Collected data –
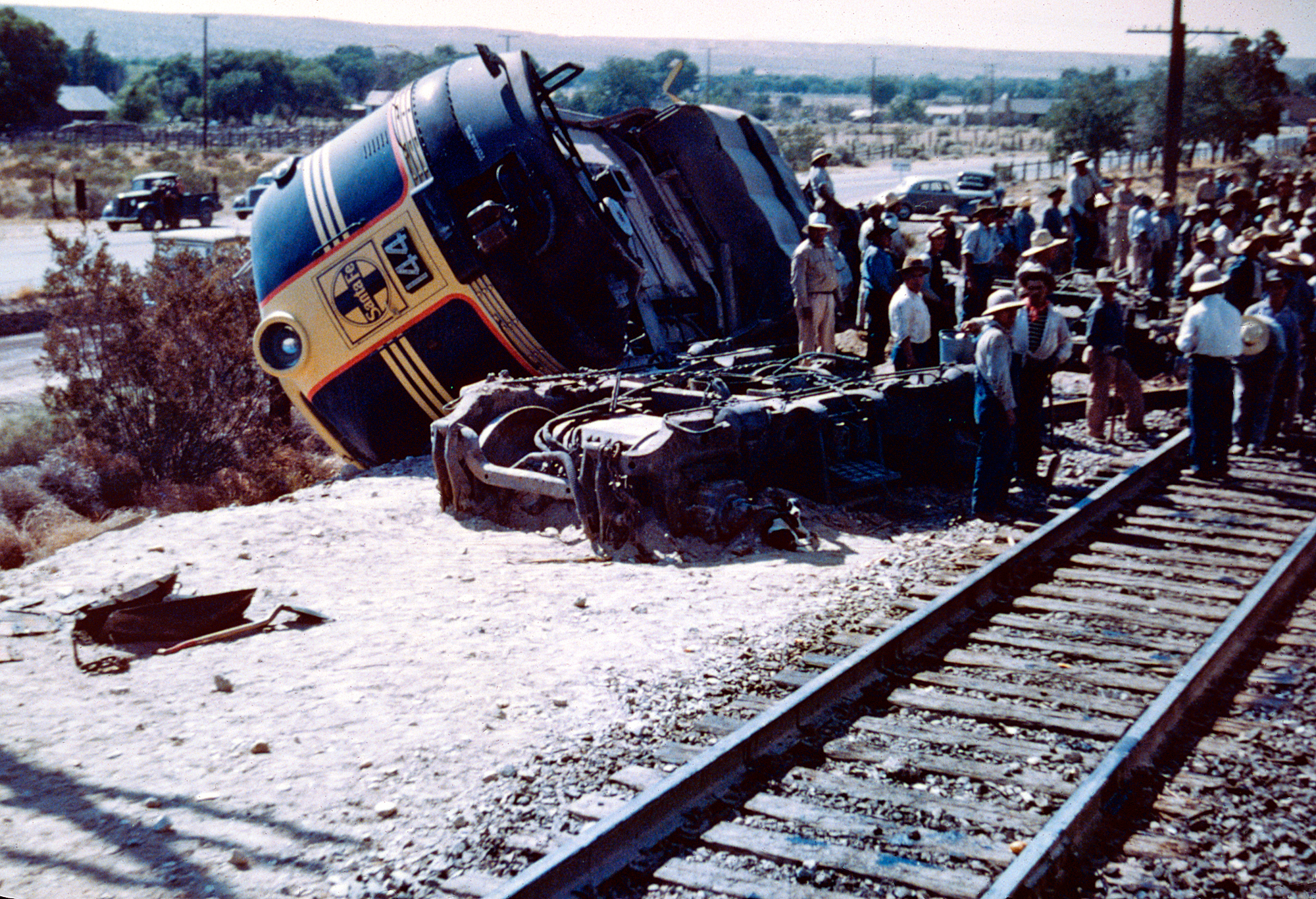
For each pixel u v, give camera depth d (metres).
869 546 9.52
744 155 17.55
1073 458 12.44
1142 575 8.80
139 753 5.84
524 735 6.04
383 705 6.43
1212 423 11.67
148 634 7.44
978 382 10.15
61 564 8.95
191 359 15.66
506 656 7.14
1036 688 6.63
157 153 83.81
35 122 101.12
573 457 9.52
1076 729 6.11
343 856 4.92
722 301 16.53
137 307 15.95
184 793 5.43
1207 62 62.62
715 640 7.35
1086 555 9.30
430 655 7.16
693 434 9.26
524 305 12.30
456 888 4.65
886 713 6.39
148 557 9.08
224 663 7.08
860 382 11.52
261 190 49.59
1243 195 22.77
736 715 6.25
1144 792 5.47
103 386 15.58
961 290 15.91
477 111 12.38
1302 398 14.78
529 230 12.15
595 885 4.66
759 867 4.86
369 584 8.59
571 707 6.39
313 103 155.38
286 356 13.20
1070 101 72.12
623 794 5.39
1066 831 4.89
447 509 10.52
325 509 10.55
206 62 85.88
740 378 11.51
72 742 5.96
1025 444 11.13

* * *

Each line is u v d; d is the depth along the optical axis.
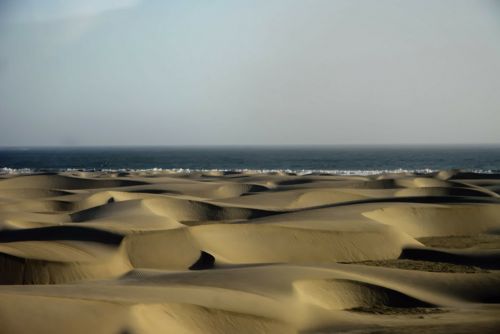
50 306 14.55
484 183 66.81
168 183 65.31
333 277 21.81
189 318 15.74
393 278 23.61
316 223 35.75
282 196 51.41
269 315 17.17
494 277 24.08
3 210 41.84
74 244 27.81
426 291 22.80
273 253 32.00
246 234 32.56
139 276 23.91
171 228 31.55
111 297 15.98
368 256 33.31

PROBLEM DETAILS –
Count, in the records above, the lines that include "depth", and give the number with nothing added.

RESPONSE AREA –
2